El Tíbet posee inmensos campos auríferos, pero en ninguno de ellos se explotan racionalmente los filones. En el Changtang, entre otros, los buscadores siguen escarbando el suelo con cuernos de gacela en vez de azadones, exactamente igual como lo hacían sus antepasados cinco siglos atrás. Un miembro de la Misión comercial inglesa me dijo una vez que un simple lavado de arenas residuo de explotaciones tibetanas produciría resultados sorprendentes. Aun hoy en día, las provincias pagan en polvo de oro el importe de los tributos exigidos por el Gobierno central; sin embargo, los filones auríferos no se explotan mas que en la medida que se considera estrictamente indispensable, porque se teme provocar la cólera de los genios de la tierra, y esta superstición ridícula impide incluso cualquier trabajo sistemático de prospección.
En el territorio del Tíbet tienen su nacimiento varios ríos que arrastran partículas de oro; pero, salvo excepción, la explotación de las arenas y aluviones se realiza únicamente al otro lado de la frontera. En el Tíbet oriental, ya en los confines de la China, la corriente de algunos ríos ha formado en su cauce una especie de embudos en los que las pepitas se amontonan por sí solas y no hay más que ir a recogerlas. Por regla general, los gobernadores de distrito se reservan el monopolio de esta original pesca.
Una cosa me sorprende muchísimo: ¿cómo se explica que a nadie se le haya ocurrido sacar provecho de estas riquezas baldías?
Incluso en los alrededores de Lhasa, no es raro ver brillar al sol las pepitas de oro en el lecho de algunos ríos. ¿Será acaso debido a la indolencia del tibetano, que considera el lavado del oro como un trabajo penoso? No acabo de creerlo, pues en el Tíbet el oro es sinónimo de lujo y de poder y goza de un prestigio infinitamente mayor que el que nosotros le atribuimos. De el están hechas las joyas tibetanas, y los templos encierran riquezas incalculables, como lámparas que miden un metro, estatuas altas como una casa recubiertas con planchas de oro, o bien esculpidas en un bloque de ese metal precioso. A menudo, las gentes humildes no dudan en desprenderse de su único anillo y ofrecerlo al templo; no se trata únicamente de granjearse las bendiciones de la divinidad, sino también de aportar su contribución al patrimonio común.
¿Cómo conciliar esas dos tendencias contradictorias?
Y lo que hemos dicho del oro se aplica igualmente a otros metales y minerales; cada año, las provincias envían al Gobierno centenares de toneladas de hierro, plata, cobre y mica. Estas entregas se consideran como prenda de sumisión y prueba material de la fidelidad de los gobernadores al jefe supremo del Tíbet. Con todo, nadie ha pensado en crear industrias de extracción, ni en explotar debidamente los productos del suelo tibetano.
■ ■ ■ ■
__Tarea a realizar__: Retome el texto sobre las riquezas minerales del Tíbet y continúelo a partir de su última oración. El listado que viene a continuación es un material aparte, independiente del texto sobre las riquezas minerales del Tíbet.

__Datos disponibles__:
■ ■ ■ ■
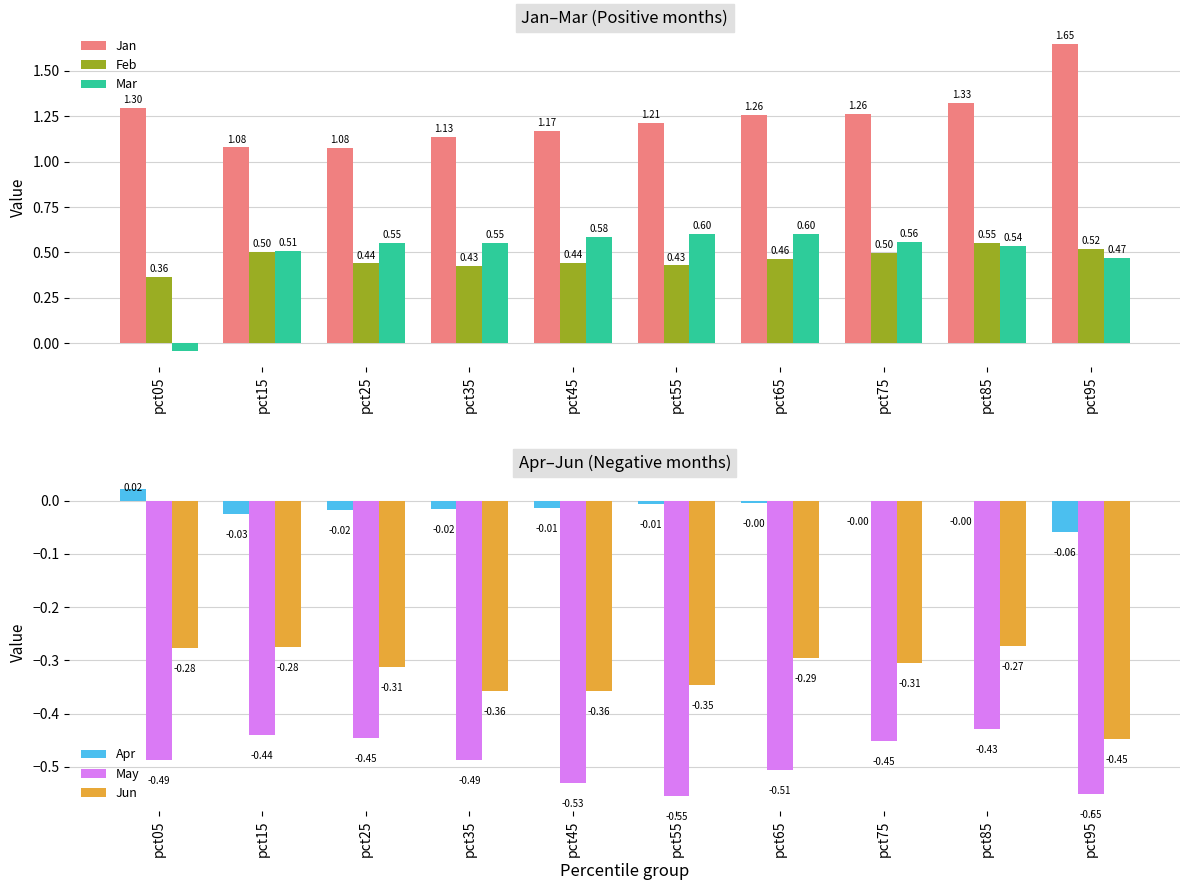

Which series has the widest spread of values?

Mar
■ ■ ■ ■
__Respuesta del ejercicio__:
Una vez más, la superstición es la causa de ello. Por temor a provocar la cólera de los dioses y de los espíritus del mal, prefieren importar de la India las planchas de cobre destinadas a la acuñación de moneda, y comprar al extranjero la chatarra de viejos vagones para transformarla en espadas y puñales, antes que servirse de las riquezas naturales del país, dejan al carbón durmiendo en las entrañas de la tierra y siguen contentándose con boñigas de
yak
y estiércol desecado de caballo. En cuanto a los yacimientos de sal gema, nadie se ha preocupado de aprovecharlos; los lagos sin desagüe del Changtang bastan para cubrir las necesidades de sal del Tíbet y para alimentar un próspero comercio de exportación; cada año, miles de cargas de sal son enviadas al Bhutan, al Nepal y a la India, o bien son cambiadas por arroz. Un poco por todas partes se ve brotar la nafta, de la cual las gentes de las cercanías se sirven sólo para alumbrarse.
A primera vista, resulta inconcebible que de tres millones y medio de tibetanos, ninguno haya sentido la tentación de hacer fortuna explotando por su cuenta tal o cual yacimiento. Pero es que ninguno quiere dar el primer paso, afrontando los posibles riesgos.
Los tibetanos saben también que el día que permitieran la inversión de capitales extranjeros habrá acabado para ellos la tranquilidad y que en el acto se despertarán los apetitos de los poderosos vecinos del Tíbet. Así se explica que los habitantes se limiten a practicar el comercio de productos y mercancías menos atrayentes que el oro, el petróleo, el hierro o el carbón.
Poco antes del día de Año Nuevo recibimos al fin correo de la patria, después de haber pasado tres años sin ninguna noticia.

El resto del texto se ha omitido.